Бет имеет множество грамот, получила признание за годы учебы. Она была лучшей выпускницей в старшей школе и получила грант на обучение в колледже за отличные успехи в учебе. Бет часто вспоминала гордое выражение лица ее отца – иммигранта, мечтой которого было увидеть, как его дети идут учиться в колледж и живут лучшей жизнью, чем он сам, – когда она прошла мимо него в своем студенческом берете и плаще в день выпускного. В коротком интервью она сказала: «Я не могла сама выбирать, что мне носить. У меня не было вечеринок, свиданий и походов в кино. Но возможность увидеть счастье, которое я смогла принести этому человеку, стоило всего того одиночества».
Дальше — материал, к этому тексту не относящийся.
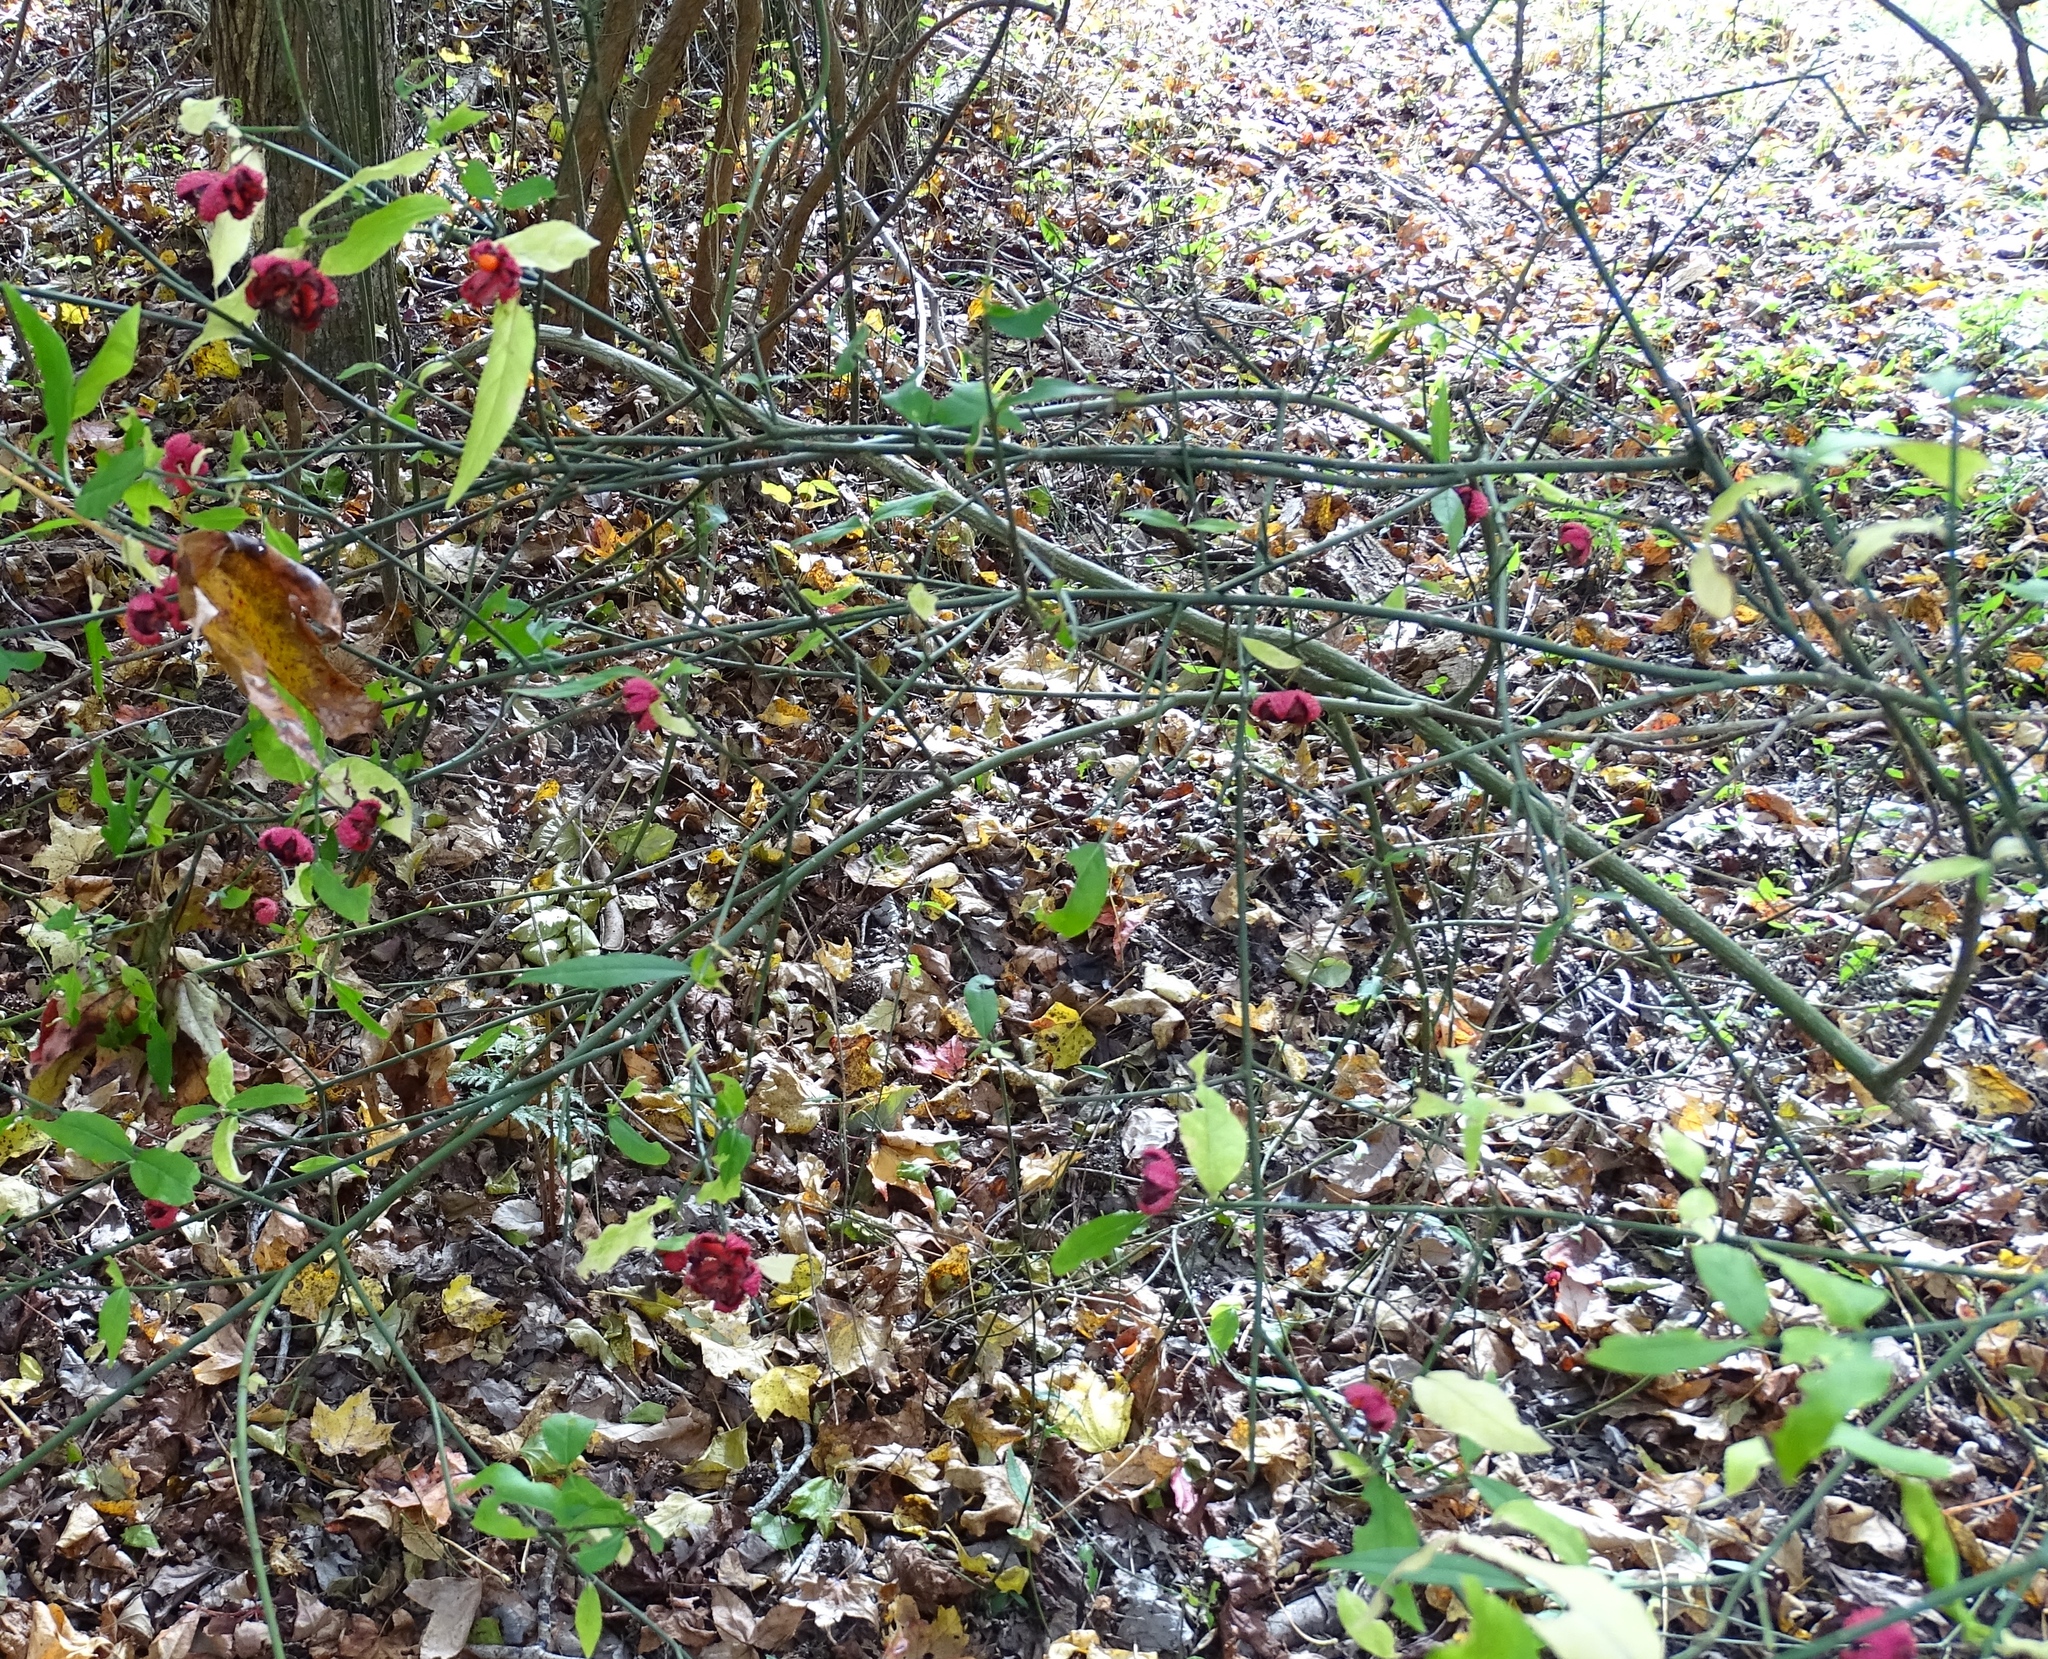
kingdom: Plantae
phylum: Tracheophyta
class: Magnoliopsida
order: Celastrales
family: Celastraceae
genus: Euonymus
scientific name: Euonymus americanus
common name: Bursting-heart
Так что же не так с этой историей, можете спросить вы? Вероятно, это отсутствие баланса и по-настоящему определенного «Я». Бет указала на то, что ее эмоциональный опыт заключался в неспособности иметь подлинное ощущение себя. Она всегда чувствовала, что должна быть той, какой ее хотят видеть другие. Это заставляло ее постоянно убегать от чувства вины, если она кого-то подвела или разочаровала. Бет даже боялась, что может передать эти черты своим дочерям. Даже сейчас, когда она сталкивается с Луисом на светском мероприятии, появляется беспокойство, Бет чувствует ком в горле, какое-то неприятное ощущение в животе, когда она делает свой реверанс для могущественного мастера, готовая согласиться с чем угодно, что он может изречь.
Венди, терапевт
Хорошо, теперь моя очередь. В начале терапии у Луиса была предсказуемая привычка опаздывать на пять-десять минут, а после – требовать дополнительного времени в конце сессии. «Что такого в том, чтобы дать мне дополнительные пять или десять минут? Это же важно! Видите, вы такая же, как все терапевты или даже юристы в этом вопросе. Это бизнес: время вышло, оплатите. Вам следует дать мне несколько дополнительных минут, когда я в этом нуждаюсь». Иногда он просто игнорировал меня и продолжал говорить, несмотря на объявление об окончании сессии. Многие терапевты имеют схемы самопожертвования или подчинения, или обе эти схемы. Поэтому задача быть убедительным и устанавливать границы может быть затруднительной.
Мне пришлось найти способ преодолеть свой гнев из-за вседозволенности Луиса, равно как и чувство вины за то, что я не уступаю его требованиям получить дополнительное время. В конце концов я приняла маленького Луиса и его потребности ощущать себя особенным, чувствовать заботу наравне с его многолетним опытом получения того, что он хочет, и сказала ему: «Луис, если вы имеете в виду, что я не смогла позаботиться о вас из-за временных ограничений нашей сессии, подумайте над следующим: вы можете платить мне только за мое время и профессионализм, забота идет бесплатно. Даже
Я пыталась донести до Луиса, что не видела в этой ситуации его вины. Но я давала понять, что его поведение – его собственная ответственность: «Я знаю, что это сложно для вас. Никто раньше никогда не помогал вам мириться с чувствами разочарования или отчаяния. Вас заставили поверить в особые привилегии и превосходство над другими. Вас научили тому, что правила, прописанные для всех, на вас не распространяются. Так что это не ваша вина, Луис. Но чтобы строить те отношения, которые для вас комфортны, нужно работать над этими убеждениями и поведением. Иначе вы будете продолжать отпугивать от себя людей. Давайте попробуем еще раз: расскажите мне о том разочаровании, которое вы испытываете, когда наше время подходит к концу».
Луис, которому удалось выслушать меня почти без закатывания глаз, вздохнул и с трудом ответил: «Кажется, что время проходит так быстро, и иногда – хорошо, часто я хочу побыть здесь подольше, чтобы закончить мысль или сказать вам о чем-то еще. Меня расстраивает необходимость остановиться, когда вы говорите мне об этом. В итоге у меня остается чувство отвержения и контроля, несмотря на то что я верю: вы стараетесь помочь». Я поблагодарила его за мужественную открытость и заверила в том, что понимаю, почему он так себя чувствует, учитывая его жизненные темы и ограничения, присущие отношениям в рамках терапии.